Although these failures may appear random, emerging evidence suggests they result from systematic imbalances and deficiencies in the training corpora \cite{do2024mapping}. Building on this insight, we evaluate a broad set of linguistic, structural, and usage-based features to better understand and predict failures in normalizing biomedical ontology terms. Using predictions from two state-of-the-art LLMs (LLaMa 3.1 405B and GPT-4o), we analyze 18,988 Human Phenotype Ontology (HPO) terms and 4,023 Gene Ontology (GO) cellular component terms. We engineer candidate predictors across three dimensions: (1) corpus-based frequency features (e.g., PubMed Central (PMC) identifier counts, UniProtKB annotation prevalence), (2) morphology-based features (e.g., term length, entropy, digit prefixes), and (3) ontology structure-based features (e.g., depth, leaf status). Using univariate statistics and logistic regression, we quantify each feature’s contribution to linking accuracy. Our results show that term and identifier usage patterns in the literature are more predictive of linking performance than intrinsic structural properties of the terms or the ontology.

The primary contributions of this work are:

  1. We introduce a comprehensive set of term-, identifier-, and ontology-level features to predict failures of large language models (LLMs) in ontology ID linking.

  2. We show that features capturing identifier familiarity (PMC Identifiers, No Annotation, and Annotation Count) are the strongest predictors of successful term-to-identifier linking.

  3. We identify problematic terms that cluster in ontology deserts—regions of sparse or unused terms—which account for a substantial fraction of normalization errors.

  4. We uncover a novel formatting artifact, the leading zero effect, illustrating how LLMs exploit tokenization patterns to improve linking accuracy.

  5. We demonstrate that these findings generalize across two major biomedical ontologies (HPO and GO) and two high-performing LLMs (GPT-4o and LLaMa 3.1 405B), providing actionable insights for improving ontology annotation practices in biomedical literature. While Gene Ontology annotation has gained widespread adoption, HPO annotations in the biomedical literature have lagged behind (Table 3).

2 Methods↩︎

Data.
We analyzed 18,988 terms from the Human Phenotype Ontology (HPO) and 4,023 terms from the Gene Ontology’s Cellular Component (GO-CC) hierarchy (Table  3). Ontologies were downloaded from the National Center for Biomedical Ontology (NCBO) BioPortal in CSV and OBO formats [18].

Language Models Evaluated.
To evaluate the capacity of large language models (LLMs) to accurately link ontology terms with their corresponding identifiers, we employed the open-access Meta-Llama-3.1-405B-Instruct-Turbo model via the Together AI platform (https://www.together.ai/) and OpenAI’s GPT-4o accessed via https://platform.openai.com/. The query prompt for both platforms was the same:

     prompt = "What is the HPO ID 
        for {'hpo_term'}?

Listed records:
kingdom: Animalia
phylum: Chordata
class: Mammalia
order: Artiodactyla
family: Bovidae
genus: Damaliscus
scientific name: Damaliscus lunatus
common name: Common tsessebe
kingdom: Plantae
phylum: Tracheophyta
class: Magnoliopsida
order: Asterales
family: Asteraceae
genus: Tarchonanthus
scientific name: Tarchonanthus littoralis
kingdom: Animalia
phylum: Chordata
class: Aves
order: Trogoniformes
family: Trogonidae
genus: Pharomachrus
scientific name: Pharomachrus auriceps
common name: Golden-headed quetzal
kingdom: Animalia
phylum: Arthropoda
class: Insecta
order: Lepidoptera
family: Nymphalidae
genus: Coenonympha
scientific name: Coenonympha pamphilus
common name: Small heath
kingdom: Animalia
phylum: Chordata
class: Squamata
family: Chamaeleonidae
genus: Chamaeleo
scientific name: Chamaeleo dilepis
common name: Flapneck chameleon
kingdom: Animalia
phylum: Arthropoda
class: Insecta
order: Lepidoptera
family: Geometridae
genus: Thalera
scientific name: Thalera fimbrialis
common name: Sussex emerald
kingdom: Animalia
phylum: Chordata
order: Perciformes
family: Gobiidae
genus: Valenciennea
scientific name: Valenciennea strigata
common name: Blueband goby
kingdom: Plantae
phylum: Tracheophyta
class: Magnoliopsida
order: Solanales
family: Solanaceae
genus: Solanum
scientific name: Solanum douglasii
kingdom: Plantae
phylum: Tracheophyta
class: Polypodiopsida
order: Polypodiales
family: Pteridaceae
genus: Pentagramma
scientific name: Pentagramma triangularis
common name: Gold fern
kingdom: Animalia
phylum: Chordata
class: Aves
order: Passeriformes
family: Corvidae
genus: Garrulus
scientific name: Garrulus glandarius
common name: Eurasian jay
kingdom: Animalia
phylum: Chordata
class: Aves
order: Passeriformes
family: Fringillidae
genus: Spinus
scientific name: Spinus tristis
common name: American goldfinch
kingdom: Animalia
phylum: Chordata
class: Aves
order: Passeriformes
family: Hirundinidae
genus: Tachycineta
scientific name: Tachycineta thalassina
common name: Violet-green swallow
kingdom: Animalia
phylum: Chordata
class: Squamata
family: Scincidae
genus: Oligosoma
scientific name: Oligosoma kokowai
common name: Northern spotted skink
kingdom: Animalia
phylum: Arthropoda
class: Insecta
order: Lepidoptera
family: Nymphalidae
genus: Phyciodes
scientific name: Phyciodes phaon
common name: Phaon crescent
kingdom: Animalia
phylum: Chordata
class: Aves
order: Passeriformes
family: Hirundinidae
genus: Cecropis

Task prompt: Rewrite the passage on LLM ontology linking, beginning at the words "We analyzed 18,988" and stopping after "Language Models Evaluated.", and swap "CSV" for "TSV". The records play no part in this work.

Output below:
We analyzed 18,988 terms from the Human Phenotype Ontology (HPO) and 4,023 terms from the Gene Ontology’s Cellular Component (GO-CC) hierarchy (Table  3). Ontologies were downloaded from the National Center for Biomedical Ontology (NCBO) BioPortal in TSV and OBO formats [18].

Language Models Evaluated.